These startups use tech to help bridge the language barrier
In a country where less than 15 percent of the population is English-literate, there is great scope for startups in localising content.
The market for language services is fast growing. According to market research firm Statista, the global language services industry was worth $43 billion in 2017. The report adds that the revenue from translations and interpretation services was $3.61 billion as of 2016.
Translation services, being part of the industrial activity, was expected to respond technologically to meet prevalent demand.
Below are some of the startups that are scaling high in the language translation segment.
Process 9: Founded by Rakesh Kapoor, Devendra Joshi and Vidushi Kapoor in 2010, Process 9 is a software company with expertise in cloud-based machine-assisted translation technology. It focuses on internet and mobile application space.
Gurugram-based Process9 has been funded by the Indian Angel Network (IAN). It works with various mobile device manufacturers and ecommerce companies such as Gionee, Lava, Intex, iBall, etc, among others, to translate their content into Indian languages. It supports nine Indian languages including Hindi, Marathi, Gujarati, Punjabi, Bengali, Assamese, and Oriya.
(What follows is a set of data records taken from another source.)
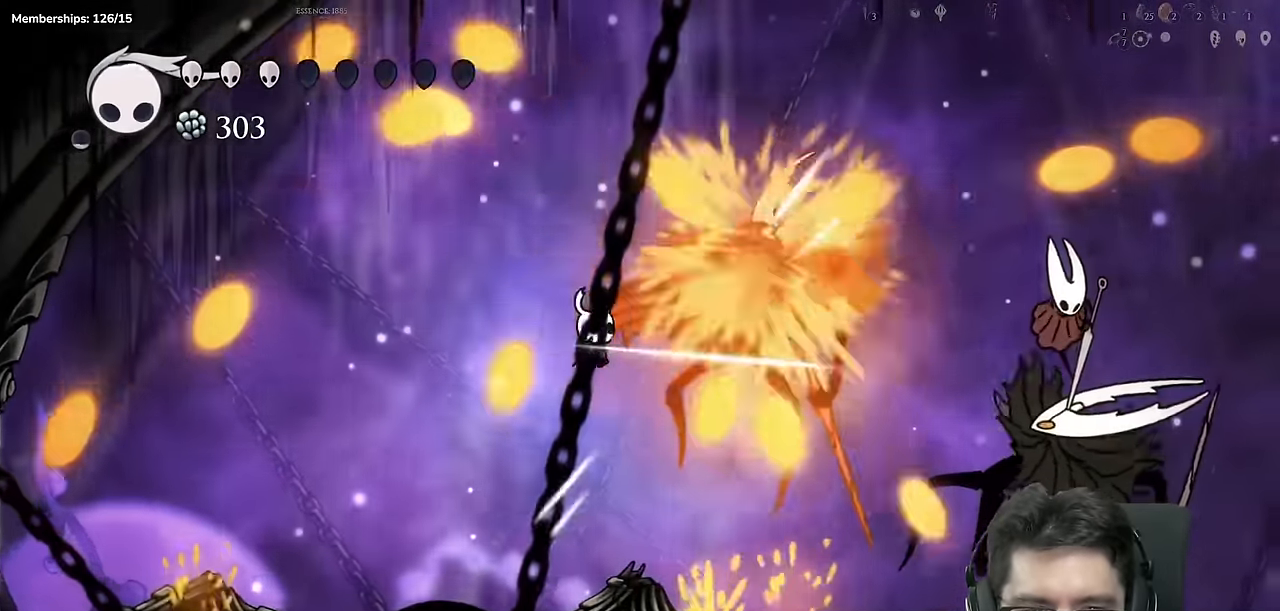
Gameplay with a controller (Xbox layout); each line is a JSON object with the inputs held at the frame after it. "events" lists button and stick changes between this image and that frame as [ms after this image, input, new state], when the widget could be followed in between. Not read: L1 L2 L3 R1 R2 R3.
{"buttons": [], "left_stick": "center", "right_stick": "center"}
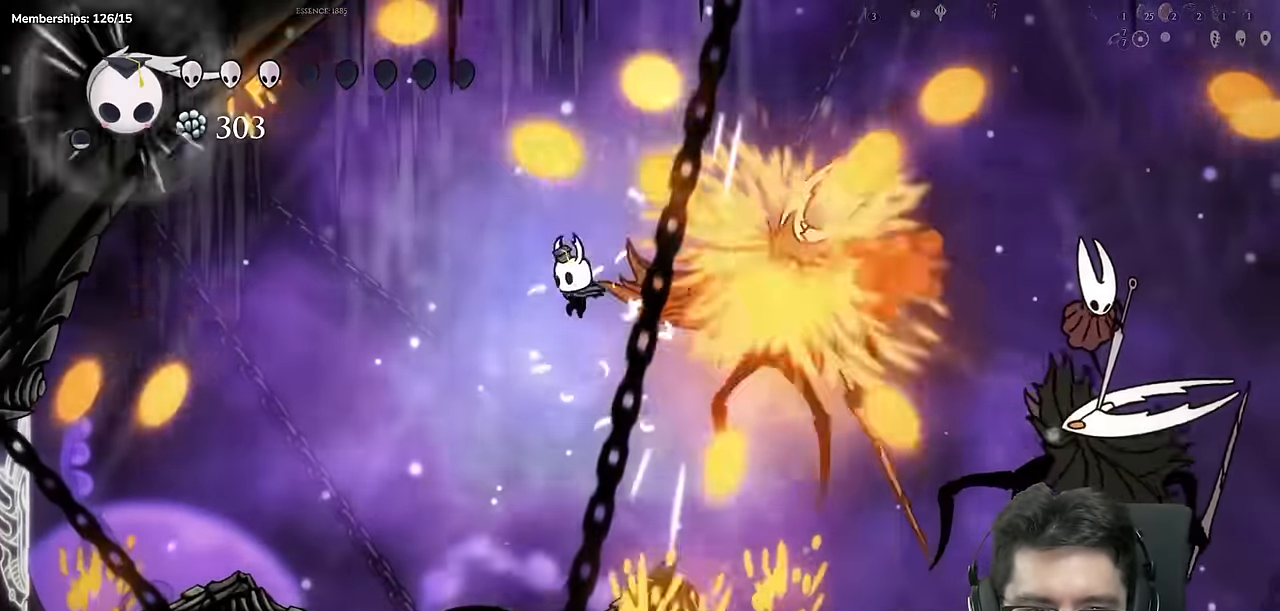
{"buttons": ["A", "DPAD_RIGHT"], "left_stick": "center", "right_stick": "center", "events": [[134, "DPAD_LEFT", "down"], [251, "DPAD_LEFT", "up"], [367, "A", "down"], [401, "DPAD_RIGHT", "down"]]}
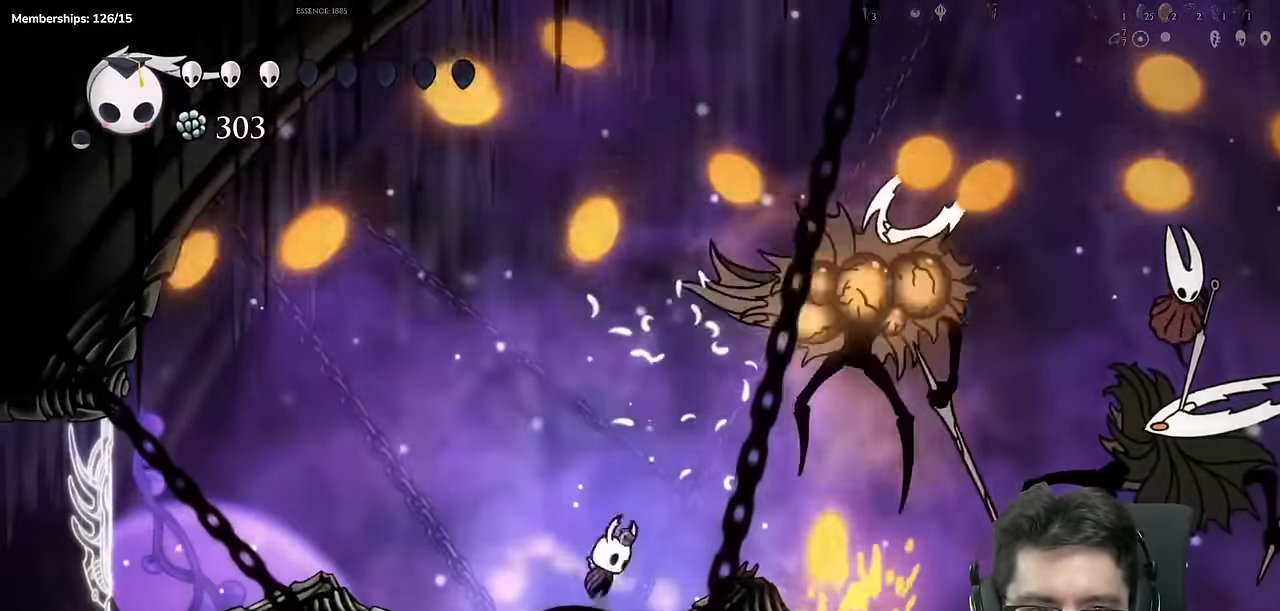
{"buttons": ["DPAD_RIGHT"], "left_stick": "center", "right_stick": "center", "events": [[133, "X", "down"], [217, "DPAD_RIGHT", "up"], [267, "DPAD_LEFT", "down"], [317, "A", "up"], [367, "DPAD_LEFT", "up"], [384, "X", "up"], [434, "DPAD_RIGHT", "down"]]}
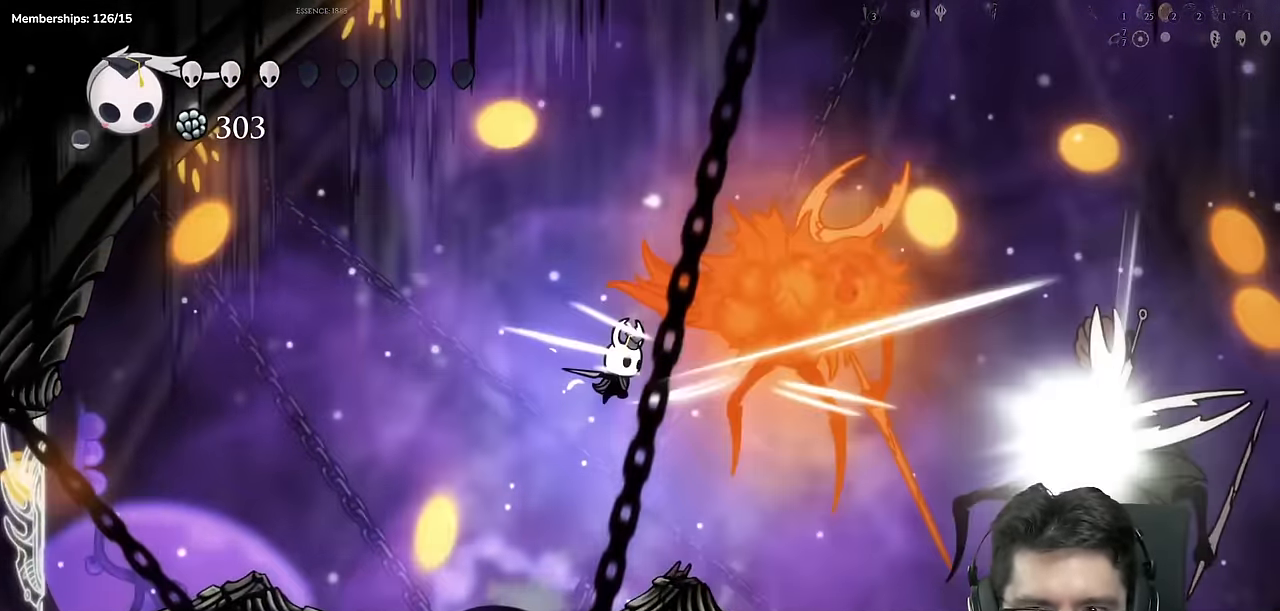
{"buttons": ["DPAD_RIGHT"], "left_stick": "center", "right_stick": "center", "events": [[101, "DPAD_RIGHT", "up"], [418, "DPAD_RIGHT", "down"]]}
vPhrase: This Mumbai-based analytics startup was founded by Neerav Parekh in 2015. It aims to bring NLG (Natural Language Generation) to make company reports more insightful. Its Artificial Intelligence (AI)-based platform ‘Phrazor’ analyses data, derives insights, and communicates these insights in multiple Indian languages.
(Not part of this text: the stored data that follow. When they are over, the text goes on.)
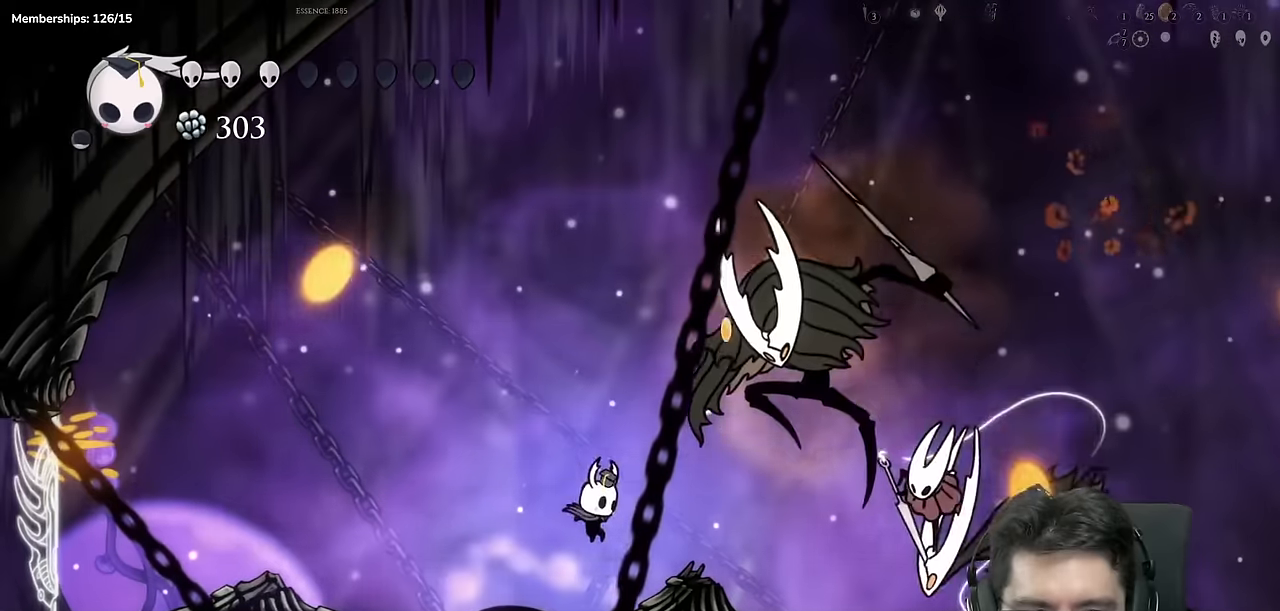
{"buttons": ["A", "X", "DPAD_RIGHT"], "left_stick": "center", "right_stick": "center", "events": [[34, "DPAD_RIGHT", "up"], [117, "A", "down"], [184, "X", "down"], [284, "DPAD_RIGHT", "down"]]}
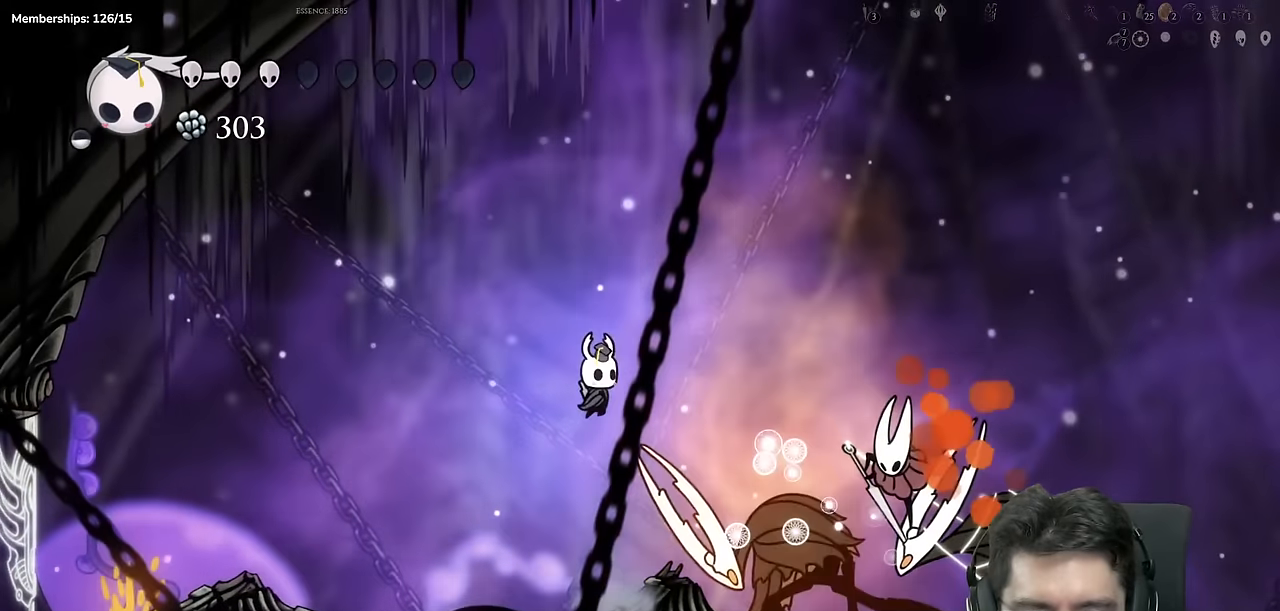
{"buttons": ["DPAD_RIGHT"], "left_stick": "center", "right_stick": "center"}
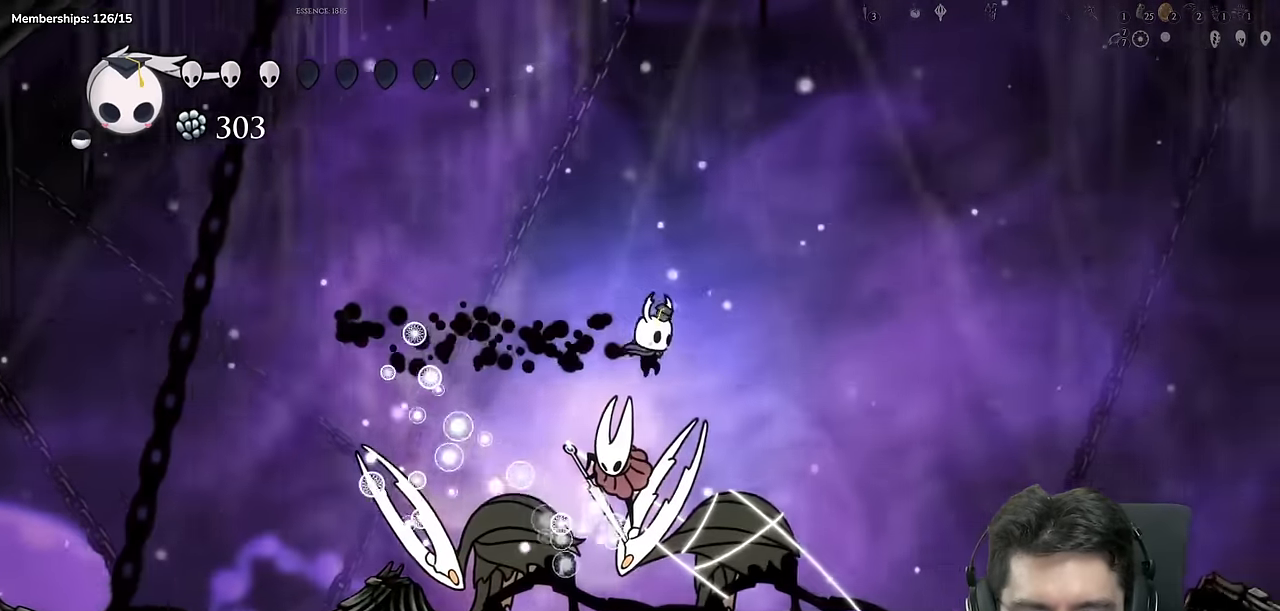
{"buttons": [], "left_stick": "center", "right_stick": "center"}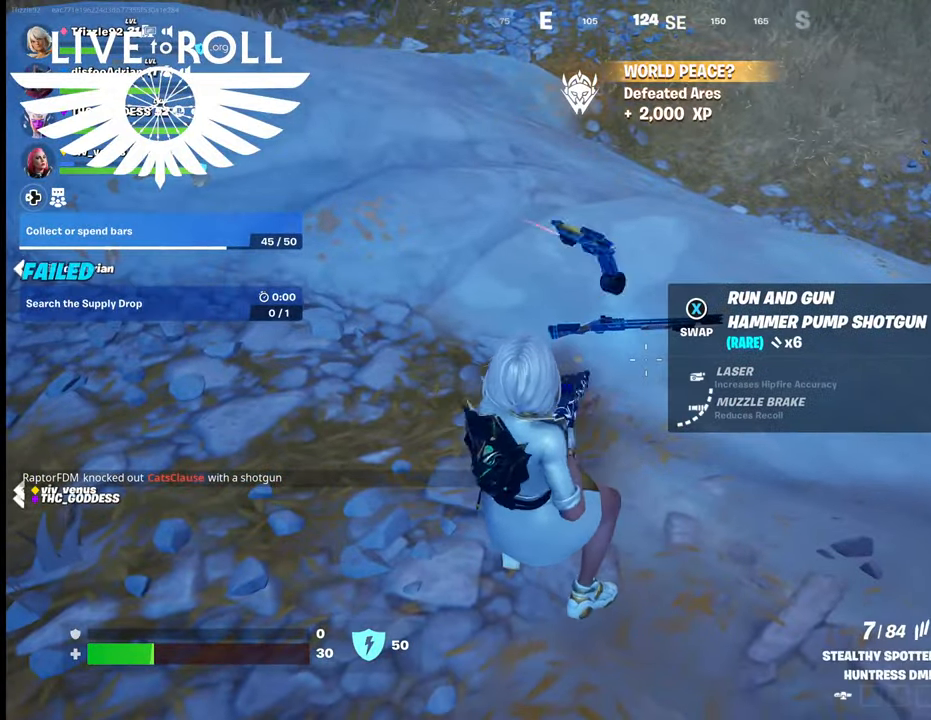
Gameplay with a controller (Xbox layout); each line is a JSON object with the inputs held at the frame after it. "events" lists button and stick changes between this image and that frame as [ms after this image, input, new state], when the widget could be followed in between.
{"buttons": [], "left_stick": "center", "right_stick": "center", "events": [[34, "X", "up"]]}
‘Phrazor’ works with banks, brokerage firms, healthcare, CPG companies, and others. The price ranges from Rs 10 per narrative to Rs 2,500 per narrative per report depending on the complexity. The startup raised a seed round with an undisclosed amount from multiple investors like Venture Catalysts, Microsoft Accelerator, among others.
Senseforth: This Bengaluru-based startup offers a human-like conversation platform powered by AI, and can address queries efficiently. Senseforth’s algorithms use techniques like natural language processing, Machine Learning (ML), semantic search etc, to machine-read text, extract relevant information and generate insights.
It enables companies in banking, healthcare, telecom, ecommerce, travel, and others, by providing the best customer experience. Senseforth was founded by Sridhar Marri, Krishna Kadiri and Ritesh Radhakrishna in 2012, and the company raised $450,000 in 2017 from an undisclosed investor.
Indus OS: Founded by Akash Dongre, Rakesh Deshmukh, and Sudhir Bangarambandi in 2014, Mumbai-based Indus OS is a regional smartphone operating system that connects over 100 million users to the internet. It runs over 400,000 apps in 23 Indian languages. It has raised $13 million from Omidyar Network, Ventureast, and JSW Ventures. Indus OS currently has a user base of over 10 million across 100+ smartphone models from popular brands such as Micromax, Intex, Karbonn, Gionee, Itel, Celkon, and Swipe.
Reverie: Bengaluru-based Reverie provides regional language capabilities to devices manufacturers – mobile manufacturers, tablets, set-top boxes, games, and application developers. The Reverie language platform delivers static and dynamic content from apps and web portals in multiple languages in real-time. Founded by Arvind Pani, Sachindra K Mohanty, and Vivekananda Pani in 2009, Reverie has raised a total of $4million from Aspada, Qualcomm Ventures, and Microsoft Accelerator.